I found the study's results to be simultaneously hopeful and depressing. It should be read by everyone interested in cultural issues. However, I don't see that it means that cultural bombs aren't being hurled and that people and their rights aren't suffering wounds or even worse. At the very least, that doesn't match my experience out here in the Heartland.

Reuters reports:

On five prominent social issues -- abortion rights, stem cell research, gay marriage, adoption of children by gay couples, and availability of the "morning-after" pill -- most Americans did not take consistent stances.

Just 12 percent took the conservative position on all five issues, while 22 percent took the opposite stance on all five. The bulk of Americans had mixed opinions.

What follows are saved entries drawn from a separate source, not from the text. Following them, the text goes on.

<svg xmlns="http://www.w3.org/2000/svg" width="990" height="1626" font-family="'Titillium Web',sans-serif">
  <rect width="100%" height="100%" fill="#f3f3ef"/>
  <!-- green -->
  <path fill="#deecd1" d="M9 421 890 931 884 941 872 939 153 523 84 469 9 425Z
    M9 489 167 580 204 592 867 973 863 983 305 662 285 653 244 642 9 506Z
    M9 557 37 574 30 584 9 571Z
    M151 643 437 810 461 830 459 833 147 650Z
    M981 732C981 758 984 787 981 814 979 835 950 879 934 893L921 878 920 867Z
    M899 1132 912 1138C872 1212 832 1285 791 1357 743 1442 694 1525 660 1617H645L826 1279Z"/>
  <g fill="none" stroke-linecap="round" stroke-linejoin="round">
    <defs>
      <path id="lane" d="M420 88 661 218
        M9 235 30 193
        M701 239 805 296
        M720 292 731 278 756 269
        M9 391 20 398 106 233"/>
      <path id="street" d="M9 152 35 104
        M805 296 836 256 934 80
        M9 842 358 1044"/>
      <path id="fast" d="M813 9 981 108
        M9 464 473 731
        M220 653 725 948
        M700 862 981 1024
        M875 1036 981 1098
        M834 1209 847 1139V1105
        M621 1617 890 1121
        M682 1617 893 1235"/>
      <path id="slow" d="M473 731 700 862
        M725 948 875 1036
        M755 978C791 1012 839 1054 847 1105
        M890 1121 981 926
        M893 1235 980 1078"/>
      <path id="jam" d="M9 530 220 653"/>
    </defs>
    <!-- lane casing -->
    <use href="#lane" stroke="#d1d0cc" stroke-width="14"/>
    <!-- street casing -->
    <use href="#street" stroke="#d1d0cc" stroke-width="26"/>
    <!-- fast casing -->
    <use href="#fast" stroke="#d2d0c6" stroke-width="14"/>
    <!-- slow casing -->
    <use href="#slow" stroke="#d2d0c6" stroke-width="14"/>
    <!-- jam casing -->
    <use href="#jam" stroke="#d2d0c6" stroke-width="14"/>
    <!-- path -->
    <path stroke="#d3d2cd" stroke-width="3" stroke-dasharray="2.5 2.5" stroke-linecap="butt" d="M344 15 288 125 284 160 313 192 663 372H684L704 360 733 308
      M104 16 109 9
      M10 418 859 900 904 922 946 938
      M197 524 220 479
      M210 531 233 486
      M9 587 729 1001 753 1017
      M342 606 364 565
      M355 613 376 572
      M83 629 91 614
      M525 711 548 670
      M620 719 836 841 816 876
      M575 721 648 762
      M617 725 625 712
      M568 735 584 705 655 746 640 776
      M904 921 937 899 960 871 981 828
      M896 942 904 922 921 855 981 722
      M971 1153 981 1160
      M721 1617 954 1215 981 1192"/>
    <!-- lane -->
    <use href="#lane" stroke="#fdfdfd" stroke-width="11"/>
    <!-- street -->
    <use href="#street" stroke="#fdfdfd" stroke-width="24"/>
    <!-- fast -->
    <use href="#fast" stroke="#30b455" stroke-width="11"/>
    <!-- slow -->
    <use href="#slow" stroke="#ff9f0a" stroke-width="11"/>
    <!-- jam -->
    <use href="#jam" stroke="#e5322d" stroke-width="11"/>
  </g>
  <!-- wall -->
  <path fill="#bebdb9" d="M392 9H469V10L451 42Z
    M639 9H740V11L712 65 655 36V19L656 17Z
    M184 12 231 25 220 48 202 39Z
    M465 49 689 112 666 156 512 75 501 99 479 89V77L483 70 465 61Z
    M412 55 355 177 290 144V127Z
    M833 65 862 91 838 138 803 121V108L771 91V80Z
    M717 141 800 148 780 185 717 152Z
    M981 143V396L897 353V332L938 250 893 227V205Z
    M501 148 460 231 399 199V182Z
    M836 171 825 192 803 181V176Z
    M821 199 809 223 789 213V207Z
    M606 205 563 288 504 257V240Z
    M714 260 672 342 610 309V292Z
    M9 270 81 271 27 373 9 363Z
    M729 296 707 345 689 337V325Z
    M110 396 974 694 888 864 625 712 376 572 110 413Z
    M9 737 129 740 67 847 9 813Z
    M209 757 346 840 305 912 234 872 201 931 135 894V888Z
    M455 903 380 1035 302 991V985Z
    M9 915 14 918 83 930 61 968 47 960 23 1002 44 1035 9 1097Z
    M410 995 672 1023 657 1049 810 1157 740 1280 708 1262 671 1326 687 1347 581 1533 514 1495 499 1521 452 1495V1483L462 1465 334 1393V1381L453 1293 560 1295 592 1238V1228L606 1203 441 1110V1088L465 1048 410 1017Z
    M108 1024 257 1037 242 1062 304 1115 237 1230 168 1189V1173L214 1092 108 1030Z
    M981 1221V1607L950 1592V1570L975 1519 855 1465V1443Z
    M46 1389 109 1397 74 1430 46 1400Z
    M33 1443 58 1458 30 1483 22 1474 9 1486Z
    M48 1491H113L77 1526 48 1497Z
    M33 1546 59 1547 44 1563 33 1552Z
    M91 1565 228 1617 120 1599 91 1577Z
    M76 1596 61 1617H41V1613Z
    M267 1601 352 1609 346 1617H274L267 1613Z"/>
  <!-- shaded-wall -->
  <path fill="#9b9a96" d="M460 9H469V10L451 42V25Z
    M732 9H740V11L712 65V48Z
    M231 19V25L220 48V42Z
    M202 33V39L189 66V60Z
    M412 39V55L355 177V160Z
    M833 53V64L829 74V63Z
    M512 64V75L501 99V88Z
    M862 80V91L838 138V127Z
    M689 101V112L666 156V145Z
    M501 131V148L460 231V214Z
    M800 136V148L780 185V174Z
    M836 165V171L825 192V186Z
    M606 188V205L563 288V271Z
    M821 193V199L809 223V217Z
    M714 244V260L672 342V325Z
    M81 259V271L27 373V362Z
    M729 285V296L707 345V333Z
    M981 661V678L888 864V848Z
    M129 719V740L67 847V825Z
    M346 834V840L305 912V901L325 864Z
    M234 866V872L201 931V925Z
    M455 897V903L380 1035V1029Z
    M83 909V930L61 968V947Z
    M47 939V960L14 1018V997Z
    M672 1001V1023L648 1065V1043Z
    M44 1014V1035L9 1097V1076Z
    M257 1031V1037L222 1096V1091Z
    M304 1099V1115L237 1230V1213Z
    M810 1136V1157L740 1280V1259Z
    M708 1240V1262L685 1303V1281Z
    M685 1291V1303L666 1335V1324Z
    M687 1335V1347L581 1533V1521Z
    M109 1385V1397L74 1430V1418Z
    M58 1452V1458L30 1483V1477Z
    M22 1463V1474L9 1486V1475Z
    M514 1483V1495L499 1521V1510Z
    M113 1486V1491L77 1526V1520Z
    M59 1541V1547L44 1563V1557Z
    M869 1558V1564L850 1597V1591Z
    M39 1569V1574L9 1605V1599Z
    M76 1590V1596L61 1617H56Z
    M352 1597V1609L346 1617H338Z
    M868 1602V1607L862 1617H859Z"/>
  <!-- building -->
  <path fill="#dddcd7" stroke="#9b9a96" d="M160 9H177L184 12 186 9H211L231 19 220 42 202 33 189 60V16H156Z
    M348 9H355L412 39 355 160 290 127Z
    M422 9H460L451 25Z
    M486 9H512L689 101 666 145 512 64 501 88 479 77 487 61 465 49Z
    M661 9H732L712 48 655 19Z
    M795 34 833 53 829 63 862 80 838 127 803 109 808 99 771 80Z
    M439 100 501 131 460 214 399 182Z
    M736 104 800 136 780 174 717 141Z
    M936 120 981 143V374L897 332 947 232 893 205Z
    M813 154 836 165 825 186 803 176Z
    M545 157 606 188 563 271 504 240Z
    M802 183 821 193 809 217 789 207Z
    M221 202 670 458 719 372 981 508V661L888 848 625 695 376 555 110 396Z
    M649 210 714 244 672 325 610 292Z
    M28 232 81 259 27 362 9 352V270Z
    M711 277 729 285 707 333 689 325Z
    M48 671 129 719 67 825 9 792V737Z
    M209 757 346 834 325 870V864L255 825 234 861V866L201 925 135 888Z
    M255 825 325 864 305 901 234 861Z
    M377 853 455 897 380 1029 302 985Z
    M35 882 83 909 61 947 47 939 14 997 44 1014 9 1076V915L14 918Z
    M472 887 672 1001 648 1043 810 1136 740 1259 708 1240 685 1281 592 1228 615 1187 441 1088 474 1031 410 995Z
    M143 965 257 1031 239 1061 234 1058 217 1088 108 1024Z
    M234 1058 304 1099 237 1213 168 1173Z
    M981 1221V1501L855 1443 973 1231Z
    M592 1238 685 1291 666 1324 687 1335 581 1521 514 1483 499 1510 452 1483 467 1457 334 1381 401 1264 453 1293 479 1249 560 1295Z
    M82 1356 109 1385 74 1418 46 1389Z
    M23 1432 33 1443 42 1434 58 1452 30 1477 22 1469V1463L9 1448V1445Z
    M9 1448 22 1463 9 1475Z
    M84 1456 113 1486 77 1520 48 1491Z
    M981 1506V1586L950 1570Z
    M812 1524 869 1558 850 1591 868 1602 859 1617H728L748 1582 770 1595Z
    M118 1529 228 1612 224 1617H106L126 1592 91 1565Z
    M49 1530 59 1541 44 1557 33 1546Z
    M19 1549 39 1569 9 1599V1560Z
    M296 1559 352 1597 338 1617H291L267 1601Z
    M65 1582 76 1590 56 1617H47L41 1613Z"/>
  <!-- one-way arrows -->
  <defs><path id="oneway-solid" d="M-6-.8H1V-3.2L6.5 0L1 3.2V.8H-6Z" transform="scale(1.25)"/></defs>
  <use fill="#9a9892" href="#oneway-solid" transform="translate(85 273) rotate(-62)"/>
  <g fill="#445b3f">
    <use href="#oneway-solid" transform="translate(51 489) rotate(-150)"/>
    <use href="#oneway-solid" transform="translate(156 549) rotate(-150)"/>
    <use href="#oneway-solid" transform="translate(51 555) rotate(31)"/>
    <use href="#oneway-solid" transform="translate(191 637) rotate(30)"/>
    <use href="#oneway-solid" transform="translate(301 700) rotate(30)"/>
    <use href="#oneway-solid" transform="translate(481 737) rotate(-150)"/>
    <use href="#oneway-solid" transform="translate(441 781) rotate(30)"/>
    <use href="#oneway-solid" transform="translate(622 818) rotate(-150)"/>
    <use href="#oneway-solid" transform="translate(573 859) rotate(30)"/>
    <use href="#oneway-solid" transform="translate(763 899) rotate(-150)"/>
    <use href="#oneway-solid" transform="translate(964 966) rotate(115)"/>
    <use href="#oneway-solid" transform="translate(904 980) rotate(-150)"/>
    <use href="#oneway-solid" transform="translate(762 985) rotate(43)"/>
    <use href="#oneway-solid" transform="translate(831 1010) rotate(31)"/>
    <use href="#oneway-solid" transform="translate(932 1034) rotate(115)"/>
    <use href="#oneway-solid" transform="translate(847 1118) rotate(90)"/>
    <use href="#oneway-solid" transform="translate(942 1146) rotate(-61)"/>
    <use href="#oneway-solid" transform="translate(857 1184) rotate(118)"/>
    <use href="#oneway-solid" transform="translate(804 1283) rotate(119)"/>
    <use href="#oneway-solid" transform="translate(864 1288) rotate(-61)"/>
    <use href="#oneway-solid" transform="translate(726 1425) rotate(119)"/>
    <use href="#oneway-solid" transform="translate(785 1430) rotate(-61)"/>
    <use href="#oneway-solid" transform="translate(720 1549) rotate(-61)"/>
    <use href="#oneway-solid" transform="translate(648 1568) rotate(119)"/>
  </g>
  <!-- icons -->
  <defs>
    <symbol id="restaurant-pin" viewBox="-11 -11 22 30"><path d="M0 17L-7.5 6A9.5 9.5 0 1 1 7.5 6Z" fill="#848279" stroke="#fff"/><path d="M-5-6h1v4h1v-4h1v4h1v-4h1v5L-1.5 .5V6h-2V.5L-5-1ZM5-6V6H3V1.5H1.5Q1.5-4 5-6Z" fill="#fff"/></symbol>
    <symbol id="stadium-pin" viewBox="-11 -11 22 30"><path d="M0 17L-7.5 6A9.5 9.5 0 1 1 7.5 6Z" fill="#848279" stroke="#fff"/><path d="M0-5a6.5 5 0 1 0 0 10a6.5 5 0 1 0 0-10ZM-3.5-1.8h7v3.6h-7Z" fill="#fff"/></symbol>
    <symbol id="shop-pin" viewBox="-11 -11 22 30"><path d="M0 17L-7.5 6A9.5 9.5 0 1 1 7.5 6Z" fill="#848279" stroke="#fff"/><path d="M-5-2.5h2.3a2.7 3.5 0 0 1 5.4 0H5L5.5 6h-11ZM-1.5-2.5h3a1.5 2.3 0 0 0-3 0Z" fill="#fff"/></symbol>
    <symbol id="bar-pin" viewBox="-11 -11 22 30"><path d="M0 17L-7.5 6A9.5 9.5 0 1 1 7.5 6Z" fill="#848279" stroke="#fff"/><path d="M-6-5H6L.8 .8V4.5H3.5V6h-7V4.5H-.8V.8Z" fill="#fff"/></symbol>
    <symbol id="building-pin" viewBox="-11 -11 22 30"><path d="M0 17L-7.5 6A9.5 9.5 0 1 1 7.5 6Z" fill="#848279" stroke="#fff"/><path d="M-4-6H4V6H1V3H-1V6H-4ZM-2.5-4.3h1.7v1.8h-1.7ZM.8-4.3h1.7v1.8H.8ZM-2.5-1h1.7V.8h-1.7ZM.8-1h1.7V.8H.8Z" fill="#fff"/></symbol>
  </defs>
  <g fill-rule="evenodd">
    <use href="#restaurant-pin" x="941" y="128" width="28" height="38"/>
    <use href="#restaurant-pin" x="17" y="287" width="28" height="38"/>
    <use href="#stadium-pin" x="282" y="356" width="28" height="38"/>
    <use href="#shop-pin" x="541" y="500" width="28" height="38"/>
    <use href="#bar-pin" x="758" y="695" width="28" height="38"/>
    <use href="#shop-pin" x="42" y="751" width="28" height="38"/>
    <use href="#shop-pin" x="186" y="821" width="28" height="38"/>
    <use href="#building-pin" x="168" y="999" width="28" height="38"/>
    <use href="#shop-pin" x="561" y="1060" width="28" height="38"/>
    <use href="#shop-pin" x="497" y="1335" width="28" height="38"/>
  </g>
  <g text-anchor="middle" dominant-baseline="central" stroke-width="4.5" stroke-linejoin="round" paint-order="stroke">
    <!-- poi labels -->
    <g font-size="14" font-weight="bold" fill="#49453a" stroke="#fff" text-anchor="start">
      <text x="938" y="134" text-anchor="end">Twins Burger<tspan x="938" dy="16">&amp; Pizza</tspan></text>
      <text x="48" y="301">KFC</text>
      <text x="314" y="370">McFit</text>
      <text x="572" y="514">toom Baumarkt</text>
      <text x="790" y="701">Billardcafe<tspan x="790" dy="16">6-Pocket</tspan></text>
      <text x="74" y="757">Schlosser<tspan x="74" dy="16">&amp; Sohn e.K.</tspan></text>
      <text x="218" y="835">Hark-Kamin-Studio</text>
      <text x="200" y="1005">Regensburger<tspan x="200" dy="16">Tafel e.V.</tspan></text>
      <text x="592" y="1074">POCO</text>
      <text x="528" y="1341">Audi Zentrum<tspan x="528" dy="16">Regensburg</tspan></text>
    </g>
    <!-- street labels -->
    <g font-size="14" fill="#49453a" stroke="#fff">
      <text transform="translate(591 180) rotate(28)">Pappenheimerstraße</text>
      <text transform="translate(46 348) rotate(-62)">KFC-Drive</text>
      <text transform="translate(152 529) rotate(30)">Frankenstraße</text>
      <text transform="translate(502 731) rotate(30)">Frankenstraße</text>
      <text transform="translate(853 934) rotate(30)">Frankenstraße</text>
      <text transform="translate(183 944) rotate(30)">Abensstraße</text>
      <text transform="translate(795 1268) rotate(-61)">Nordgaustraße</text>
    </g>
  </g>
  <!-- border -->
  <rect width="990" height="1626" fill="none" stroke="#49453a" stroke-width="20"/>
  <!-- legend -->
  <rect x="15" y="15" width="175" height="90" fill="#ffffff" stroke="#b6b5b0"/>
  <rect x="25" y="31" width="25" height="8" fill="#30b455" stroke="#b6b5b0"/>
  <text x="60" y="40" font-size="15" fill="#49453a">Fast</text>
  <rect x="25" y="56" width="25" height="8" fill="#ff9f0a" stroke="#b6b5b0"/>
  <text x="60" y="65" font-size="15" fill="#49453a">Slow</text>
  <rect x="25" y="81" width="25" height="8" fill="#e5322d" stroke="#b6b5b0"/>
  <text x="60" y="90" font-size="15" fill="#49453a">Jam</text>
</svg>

On the subject of gay unions, 56 percent opposed giving gays the right to marry, but 53 percent favored allowing gays to enter into legal agreements that provide many of the same rights as married couples
The Pew Forum notes of its findings:
Americans cannot be easily characterized as conservative or liberal on today's most pressing social questions. The public's point of view varies from issue to issue. They are conservative in opposing gay marriage and gay adoption, liberal in favoring embryonic stem cell research and a little of both on abortion. Along with favoring no clear ideological approach to most social issues, the public expresses a desire for a middle ground on the most divisive social concern of the day: abortion.

Together, the results of the latest national survey by the Pew Research Center for the People & the Press and Pew Forum on Religion & Public Life suggest that the public remains reluctant to move too far from current policies and practices on many key social policy questions. Despite talk of "culture wars" and the high visibility of activist groups on both sides of the cultural divide, there has been no polarization of the public into liberal and conservative camps.

What does seem clear is that the armies on both sides of the cultural divide aren't as large as previously thought. Most people appear to be standing on the sidelines and to be unwilling to sign up to seve with either side.

To imply that there isn't a battle, though, is to ignore the very real suffering of lesbians and gays and many other Americans. Every time the cultural warriors on the right curtail and block our ability to be treated fairly under the law, our children are hurt, and we are hurt.

Also, to argue that this study shows there isn't a culture war is to pull people's attention in the wrong direction. This is a fascinating study. It has much to say about how people really think. Let's take a look at what the numbers really say and ignore those who might argue that despite the blood and despair, there really isn't a battle going on.